La majorité est de gauche est relativement faible, l’élection du président du Sénat se jouera donc au centre. Le groupe centriste du Sénat, qui compte des élus de gauche comme de droite, compte 26 sénateurs, assez donc pour sauver la mise du gouvernement en réélisant Larcher ou achever le travail en donnant la présidence aux socialistes. Il pourrait toutefois y avoir un énième remaniement au gouvernement, puisque deux ministres sont élus sénateurs, mais cela est un non-événement.

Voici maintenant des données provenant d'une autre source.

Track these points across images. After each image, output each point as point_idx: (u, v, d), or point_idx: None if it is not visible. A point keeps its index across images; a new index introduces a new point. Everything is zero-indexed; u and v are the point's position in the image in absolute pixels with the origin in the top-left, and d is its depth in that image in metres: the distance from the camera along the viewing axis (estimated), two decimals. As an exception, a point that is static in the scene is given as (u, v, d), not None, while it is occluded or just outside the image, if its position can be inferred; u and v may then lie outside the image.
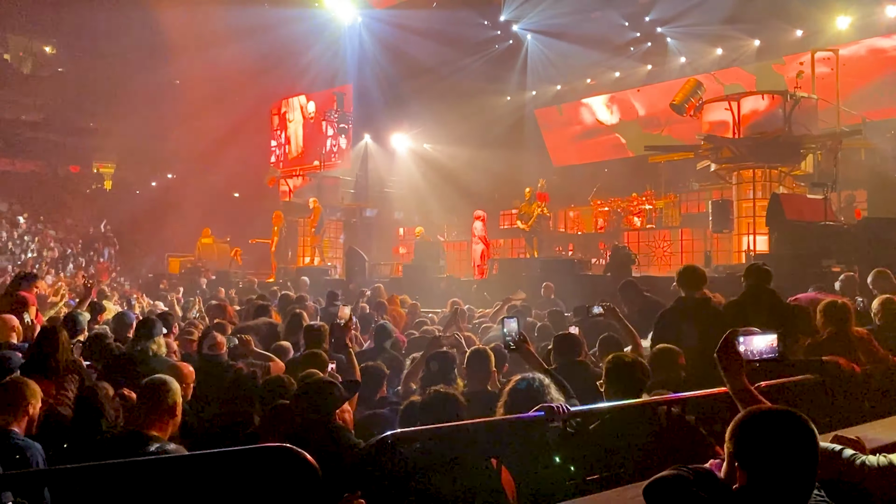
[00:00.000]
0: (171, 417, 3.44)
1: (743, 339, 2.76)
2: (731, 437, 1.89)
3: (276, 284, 16.23)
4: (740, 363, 2.67)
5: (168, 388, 3.47)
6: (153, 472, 2.29)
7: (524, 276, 13.64)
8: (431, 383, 4.63)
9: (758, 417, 1.88)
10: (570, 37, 20.80)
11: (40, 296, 12.71)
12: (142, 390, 3.50)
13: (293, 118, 25.78)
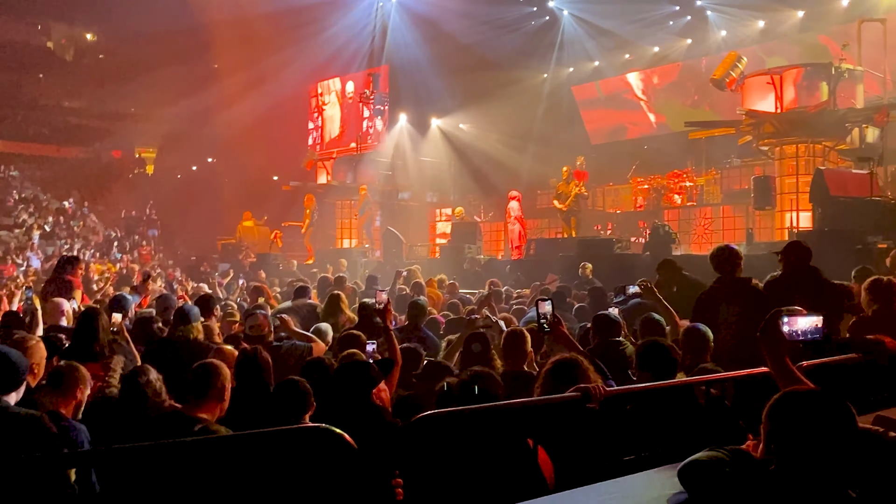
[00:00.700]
0: (219, 402, 3.56)
1: (787, 319, 2.72)
2: (766, 418, 1.87)
3: (315, 267, 16.39)
4: (783, 344, 2.64)
5: (218, 372, 3.59)
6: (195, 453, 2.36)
7: (561, 256, 13.57)
8: (470, 364, 4.68)
9: (794, 398, 1.86)
10: (608, 12, 20.49)
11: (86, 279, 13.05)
12: (192, 373, 3.60)
13: (329, 100, 25.88)
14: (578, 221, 16.83)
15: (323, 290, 9.76)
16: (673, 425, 3.31)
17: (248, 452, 2.45)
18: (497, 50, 22.21)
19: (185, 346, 5.36)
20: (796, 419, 1.81)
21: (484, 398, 3.07)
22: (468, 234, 16.63)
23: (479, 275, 13.47)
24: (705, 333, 4.62)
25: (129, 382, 4.06)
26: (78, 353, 4.85)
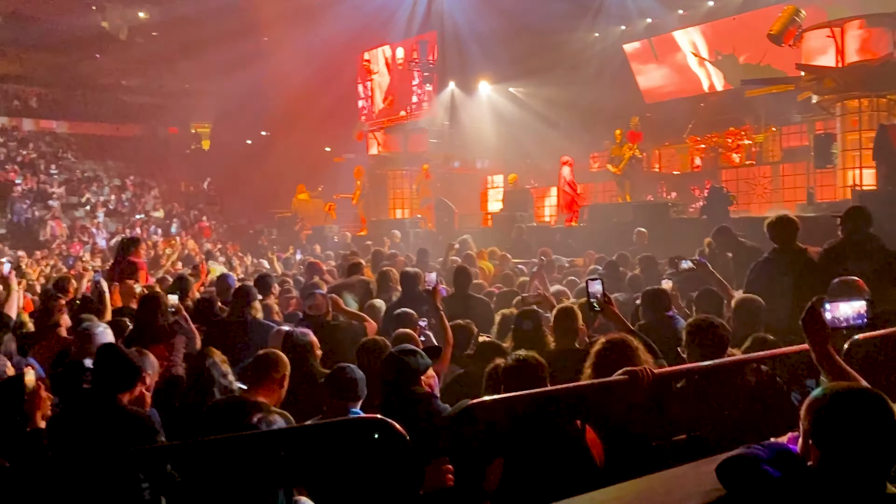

Quoi qu'il en soit, et même si la gauche s'est emballée, l’élection ne changera pas grand-chose au quotidien, compliquant juste un peu plus le travail législatif dans une période où la situation de crise oblige à des prises de position claires. Il est consternant de constater d'ailleurs à quel point l'intérêt politique prime dans la lecture du scrutin et de ses conséquences.
La lecture du scrutin se fait donc à moyen terme : c'est le dernier avertissement qu'adressent à l'exécutif des maires et conseillers municipaux énervés au-delà de toute limite par l'amateurisme de l'exécutif. Maintenant, la présidence a le choix entre deux voies : soit Sarkozy croit encore à sa réélection et d'ici 2012 il ne se passera plus rien, soit Sarkozy pense que les ponts sont brûlés et tous les chantiers prévus et non prévus sont mis en route rapidement, quitte à ce que la coterie sarkozienne soit balayée par la bronca des députés et des soutiens locaux de la droite.
Depuis 2007, la gestion « rigoureuse » du gouvernement dont « les caisses sont vides » a eu comme résultat d'augmenter la dette de 41 % ; le déficit va dépasser les 6 % du PIB à la fin 2011. Le gouvernement, qui a déjà raclé les fonds de tiroir en saccageant le service public, compte trouver les milliards qui manquent en les prélevant sur tous les Français, et surtout ceux qui sont déjà sortis de la crise ou s'en sortent. Ainsi, 22 milliards doivent être gagnés en ponctionnant plus encore les Français de plus en plus pauvres et chômeurs.
Aucun changement pour la Bretagne donc. L’État qui freine nos entreprises, massacre nos services publics, piétine notre identité et notre langue, vit toujours, même noyé sous des scandales du passé et du présent, que la justice dévoile à raison de deux par jour. Maintenant il s'apprête à faire payer le prix de sa gestion aux Bretons. « Ensemble, tout est possible ».